For Chinese Dogs, Size Matters

In China, a dog's life comes into vogue
BEIJING – In most cities, taking your dog for a walk in the dead of night could be seen as a personal quirk or a byproduct of insomnia. But in Beijing, it's a sure sign that the city's dogcatchers are on the prowl for illicit mutts. If you don't want your pet to end up in the pen or as protein on someone's plate, it's best to keep a low profile.

Once shunned by communist ideologues as capitalist vermin, dogs have become a firm favorite among China's fast-growing middle class and a status symbol among the well-heeled. A generation raised in one-child families is eager to bond with household pets. In Beijing, the number of registered dogs is up 16 percent this year, to 530,000, but the true dog population is likely far higher, as many animals are unregistered.

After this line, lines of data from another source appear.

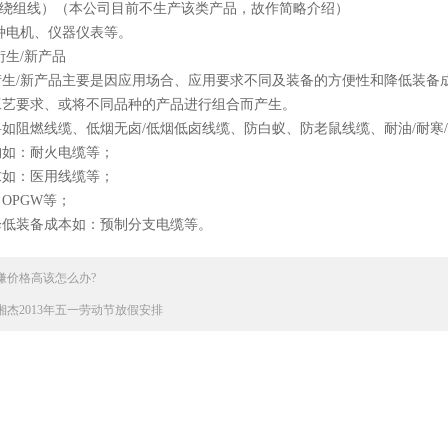
（绕组线）（本公司目前不生产该类产品，故作简略介绍）
种电机、仪器仪表等。
生/新产品
衍生/新产品主要是因应用场合、应用要求不同及装备的方便性和降低装备
工艺要求、或将不同品种的产品进行组合而产生。
如阻燃线缆、低烟无卤/低烟低卤线缆、防白蚁、防老鼠线缆、耐油/耐寒
构如：耐火电缆等；
求如：医用线缆等；
OPGW等；
降低装备成本如：预制分支电缆等。
嫌价格高该怎么办?
湘杰2013年五一劳动节放假安排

The reason is not only to avoid paying a $75 to $125 registration fee. Big dogs - those with a shoulder height of more than 35 centimeters (about 13 inches) - are banned in central Beijing. If you want to own a Labrador or Husky, two popular breeds in China, you run the risk of your prized pet being detained as an illegal breed. But regulations being what they are, some dog owners were prepared to flout them, betting that law enforcers had bigger fish to fry.